I have developed a code for thrombosis modeling, which involves a lot of Advection-Diffusion-Reaction (ADR) equations under influence of flow. For the Navier-Stokes calculations I use the Oasis solver, the rest of the model is implemented in a problem specific function. For solving the ADR equations I use NonLinearVariationalSolvers. I tried to speed up my simulations by running them in parallel, but they seem to slow down instead? The computer I use has 8 cores, but the simulation time becomes longer as I add cores. I run the simulations with:

mpirun -n 8 problem=thrombosis_model

Does anyone know what the cause could be of the slowing down simulation when they are performed in parallel?

Maybe take a look at this tread:

I added the ‘export OMP_NUM_THREADS = 1’ line to my .bashrc. Indeed the parallel simulations are not that much slower anymore, but certainly not much faster. Any idea what the reason for this might be?

Consider using an iterative solver+preconditioner when running at parallel for better results if you are not doing it already. You can change the default direct lu solver inside NonlinearVariationalSolver like this:

solver  = NonlinearVariationalSolver(problem)

solver.parameters["newton_solver"]["linear_solver"] = "gmres"
solver.parameters["newton_solver"]["preconditioner"] ="hypre_euclid"

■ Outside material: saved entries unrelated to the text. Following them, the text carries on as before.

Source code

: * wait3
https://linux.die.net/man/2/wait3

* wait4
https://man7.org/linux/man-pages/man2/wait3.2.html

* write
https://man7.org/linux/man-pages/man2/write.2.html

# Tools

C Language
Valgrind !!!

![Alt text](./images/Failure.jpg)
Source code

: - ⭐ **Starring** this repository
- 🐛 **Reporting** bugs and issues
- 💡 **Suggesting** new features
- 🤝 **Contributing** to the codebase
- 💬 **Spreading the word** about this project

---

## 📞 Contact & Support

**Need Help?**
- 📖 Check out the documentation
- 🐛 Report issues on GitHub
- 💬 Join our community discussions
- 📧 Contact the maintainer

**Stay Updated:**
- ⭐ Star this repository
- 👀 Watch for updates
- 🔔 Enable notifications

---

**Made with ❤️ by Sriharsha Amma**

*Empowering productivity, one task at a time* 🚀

I already defined my solver as following:
# Define jacobian
J_P = derivative(F_P, cp, dcp)

# Create the Newton solver
problem = NonlinearVariationalProblem(F_P, cp, bccp, J_P)
pap_solver = NonlinearVariationalSolver(problem)
solverType = 'newton'
#solverType = 'snes' # PETSc SNES has some more options for line search etc.
prm = pap_solver.parameters
pap_solver.parameters['nonlinear_solver'] = solverType
nparam = pap_solver.parameters[solverType+'_solver']
nparam['linear_solver'] = 'gmres'
nparam['preconditioner'] = 'jacobi'

However, the equations I’m solving with them consist of 4 coupled ADR equations which depend on eachother in the reaction term. Can this be the reason that parallelization doesn’t speed them up?

Try locating the part of the problem that consumes the most computational time using:


You can also solve a simpler benchmark nonlinear problem (like nonlinear poisson) just to be sure that this is not a problem caused by available cores/threads (although @kamensky covered this).